Thanks for all the replies. We are leaving Friday and will be getting in town sometime Satruday morning. Is it easy to find shuttle help, or people to boat with in the area? We will only have one vehicle for the week.


----------



## BarryDingle (Mar 13, 2008)

ted0 said:


> Is it easy to find shuttle help, or people to boat with in the area? We will only have one vehicle for the week.


 
Leave your PFD on and thumb it. Ask other boaters at take-outs


----------



## ted0 (May 19, 2008)

Cool.
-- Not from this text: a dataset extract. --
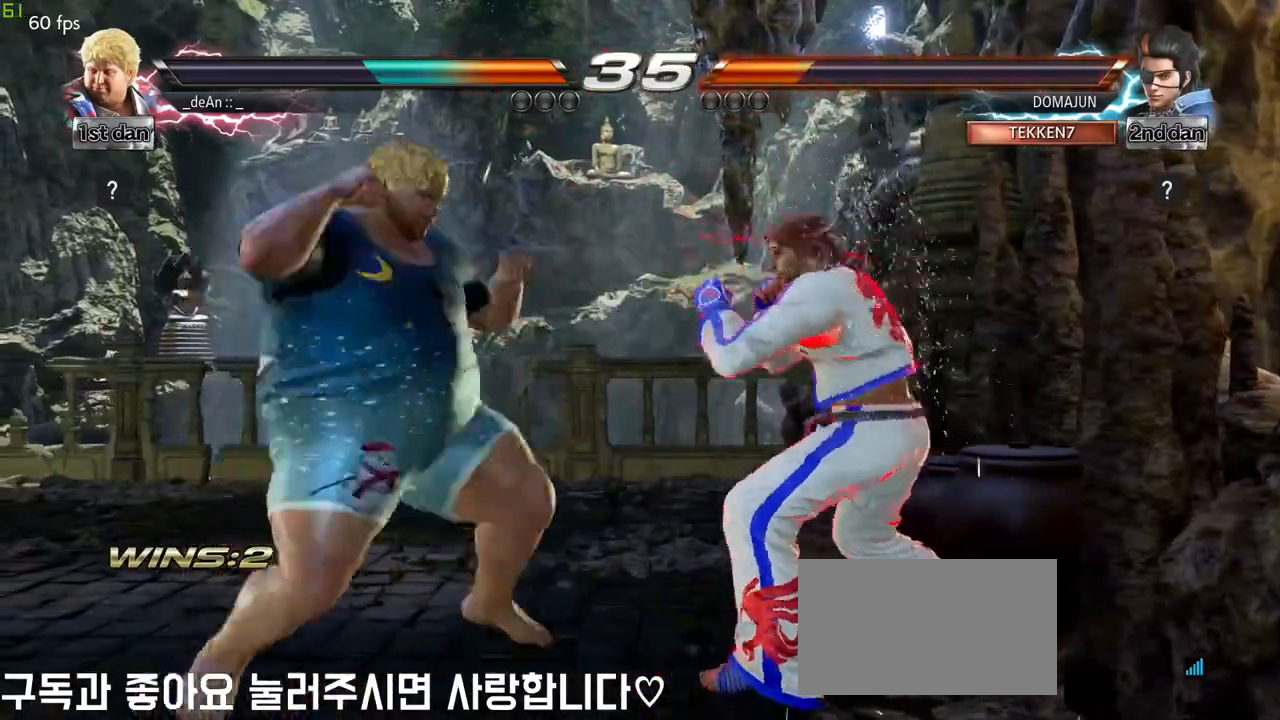
Gameplay with a controller (arcade stick); each line is a JSON object with the inputs held at the frame after it. "events" lists button and stick changes between this image and that frame as [ms after this image, input, new state], when the widget could be followed in between. Not read: L3 MK R3 TRIANGLE.
{"buttons": [], "left_stick": "center", "events": [[33, "SQUARE", "up"], [350, "SQUARE", "down"], [483, "SQUARE", "up"]]}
That's what the plan was unless we hook up with someone to share shuttle with. thanks for the reply.




BarryDingle said:


> Leave your PFD on and thumb it. Ask other boaters at take-outs


----------



## Missouri Boater (Dec 13, 2003)

Ted, I don't think that we've met, but I'm from Springfield. Another open-boater and I are going to be on the Poudre for a week starting this weekend. We also have a raft and will be running a variety of sections. He and his two boys left today (Thursday) and my wife & I will be leaving Friday eve. We're supposed to meet at Mishiwaka Inn around noon on Saturday. Don't know what you are wanting to run, but you are welcome to paddle with us. Look for a light blue minivan with an Orange Outrage on top. I think he is driving a dark gray SUV and will have a Zephyr.

Terry Prater


----------



## ted0 (May 19, 2008)

Terry, 

Thanks for the invite. We might take you up. We are leaving Friday evening also, but not sure if we are going straight to the Poudre, or stopping in the Denver area for some boating. I will keep an eye out and if you get phone reception, my number is (three one four) nine five six-four one seven three. 

Ted



Missouri Boater said:


> Ted, I don't think that we've met, but I'm from Springfield. Another open-boater and I are going to be on the Poudre for a week starting this weekend. We also have a raft and will be running a variety of sections. He and his two boys left today (Thursday) and my wife & I will be leaving Friday eve. We're supposed to meet at Mishiwaka Inn around noon on Saturday. Don't know what you are wanting to run, but you are welcome to paddle with us. Look for a light blue minivan with an Orange Outrage on top. I think he is driving a dark gray SUV and will have a Zephyr.
> 
> Terry Prater


----------



## BarryDingle (Mar 13, 2008)

ted0 said:


> Terry,
> 
> Thanks for the invite. We might take you up. We are leaving Friday evening also, but not sure if we are going straight to the Poudre, or stopping in the Denver area for some boating. I will keep an eye out and if you get phone reception, my number is (three one four) nine five six-four one seven three.
> 
> Ted


 
Just so's you know--there is zero cell phone coverage in the canyon.


----------